I should also mention here that Henry Shires, the owner of Tarptent, is reconfiguring the outer fly to help mitigate some of this internal condensation by raising its bottom height to improve air flow. This is in response to requests from UK hikers who also need to deal with high humidity conditions. I may end up switching to that fly myself to further mitigate the issues reported above.
The Scarp 1 has the most comfortable inner compartment of any of the tents that I own. It’s high enough to sit up in and the walls are vertical, maximizing the usable space inside. The roof hangs down like a parachute, which I find rather calming, and the white walls make it feel like you are sleeping in a cloud.
I do have a few suggested improvements for the inner compartment which can be easily addressed with some minor modifications. First off, there are no pockets on the inside walls of the tent. I have glasses and I like to keep them off the floor at night so I don’t roll over them and break them. I will probably address this by sewing a mesh pocket into the side of the tent about a foot off the floor.

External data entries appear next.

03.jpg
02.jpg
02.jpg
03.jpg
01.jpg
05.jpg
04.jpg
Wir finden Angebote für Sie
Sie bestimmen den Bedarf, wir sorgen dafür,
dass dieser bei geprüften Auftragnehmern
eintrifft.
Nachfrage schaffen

In addition, it would be nice to be able to hang damp clothing from a clothesline or a gear loft inside the tent. There are internal gear loops along the top of the inner compartment that can be used to rig a home grown solution for this purpose using a few pieces of cord and cutting open a mesh stuff sack to act as a gear loft.
The Scarp 1 comes with six, 9 inch Easton aluminum test stakes to secure the outer fly to the ground. When rigged taughtly, the outer fly puts considerable stress on the tent stakes and will drag them out of the ground unless they’re firmly planted. I’ve experimented with using lighter weight stakes and have found that you really need the holding power of a longer stake, especially in wet ground.

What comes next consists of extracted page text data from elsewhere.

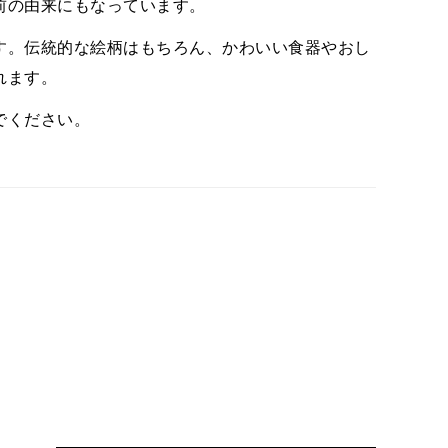
前の由来にもなっています。
す。伝統的な絵柄はもちろん、かわいい食器やおし
れます。
でください。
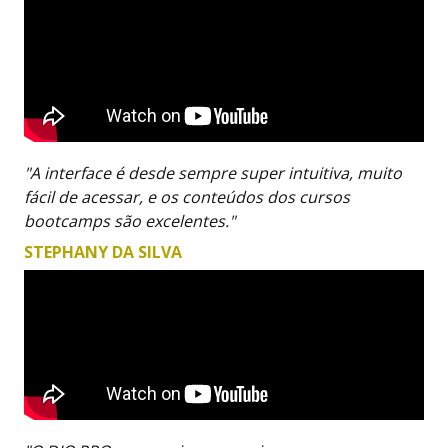
"A interface é desde sempre super intuitiva, muito
fácil de acessar, e os conteúdos dos cursos
bootcamps são excelentes."
STEPHANY DA SILVA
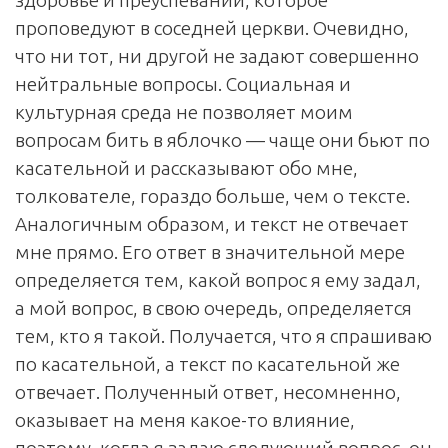
проповедуют в соседней церкви. Очевидно,
что ни тот, ни другой не задают совершенно
нейтральные вопросы. Социальная и
культурная среда не позволяет моим
вопросам бить в яблочко — чаще они бьют по
касательной и рассказывают обо мне,
толкователе, гораздо больше, чем о тексте.
Аналогичным образом, и текст не отвечает
мне прямо. Его ответ в значительной мере
определяется тем, какой вопрос я ему задал,
а мой вопрос, в свою очередь, определяется
тем, кто я такой. Получается, что я спрашиваю
по касательной, а текст по касательной же
отвечает. Полученный ответ, несомненно,
оказывает на меня какое-то влияние,
поэтому, когда я задаю следующий вопрос, он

With snow just around the bend, I will be interested to see how effective deadmen are for staking out the Scarp 1. I plan on trying out SMC snow stakes, as well as these neat aluminum T-anchors I found recently, also from SMC, and priced at just $32 for a set of 4.

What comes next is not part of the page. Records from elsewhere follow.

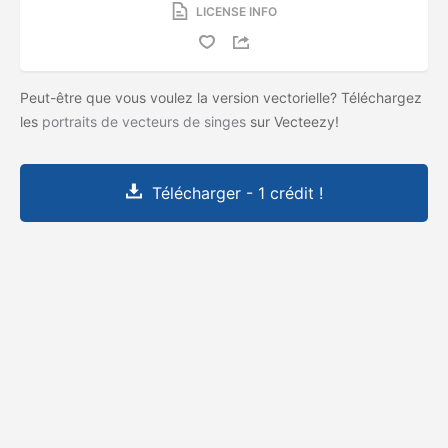
LICENSE INFO
Peut-être que vous voulez la version vectorielle? Téléchargez
les
portraits de vecteurs de singes
sur Vecteezy!
Télécharger - 1 crédit !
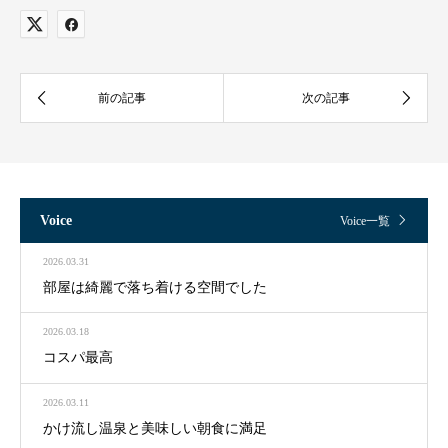
Voice
Voice一覧
2026.03.31
部屋は綺麗で落ち着ける空間でした
2026.03.18
コスパ最高
2026.03.11
かけ流し温泉と美味しい朝食に満足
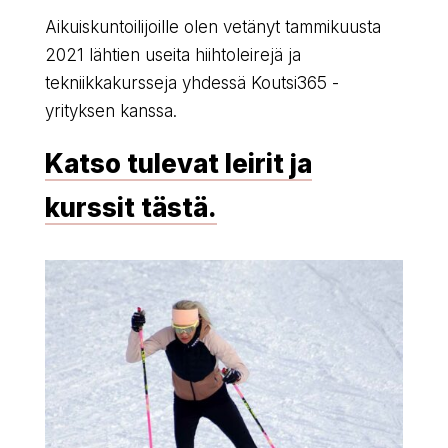
Aikuiskuntoilijoille olen vetänyt tammikuusta
2021 lähtien useita hiihtoleirejä ja
tekniikkakursseja yhdessä Koutsi365 -
yrityksen kanssa.
Katso tulevat leirit ja
kurssit tästä.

The vestibules on the Scarp 1 are very narrow. While they are wide enough to store a backpack and your boots out of the rain, I would never try to cook with a stove in one: it’s simply too dangerous. They’re also rather small if you want to take off your wet gear before trying to get inside the dry inner compartment. You need to bring a small camping towel with you to dry up the floor after you’ve removed your wet clothing.
Packing the Tent
Learning how to pack a tent takes some practice. Here’s my method for packing away the Scarp 1.
Remove the inner tent and pack it in a separate stuff sack. If the outer tent has water on it, vibrate it while it is still pitched and the droplets will jump off its drum taught surface. Next, remove the center pole and fold the tent in half by holding the yellow pole sleeve in the air. Lay one side on the ground with the other half on top, dry insides touching. Next, gather all of the pitch lock legs together at one end of the tent and drop the collapsible pole and stakes on the tent and roll it up, folding the sides in as you go, so that the roll is as wide as the length of the collapsed pole. If you’ve packed the inner tent in a separate stuff sack, it will be easy to get the outer fly into the stuff sack provided with the tent.
So far, I am very pleased with the Scarp 1. Besides comfort, this tent’s versatility really appeals to me. The only lingering question I have is how it will fair on a multi-day trip in rainy weather where there are no opportunities to dry off for several days. Other than that, the tent has withstood some challenging autumn weather and I look forward to testing it in snow and alpine conditions in New Hampshire in the coming months.
Disclosure: The author owns this product and purchased it using their own funds.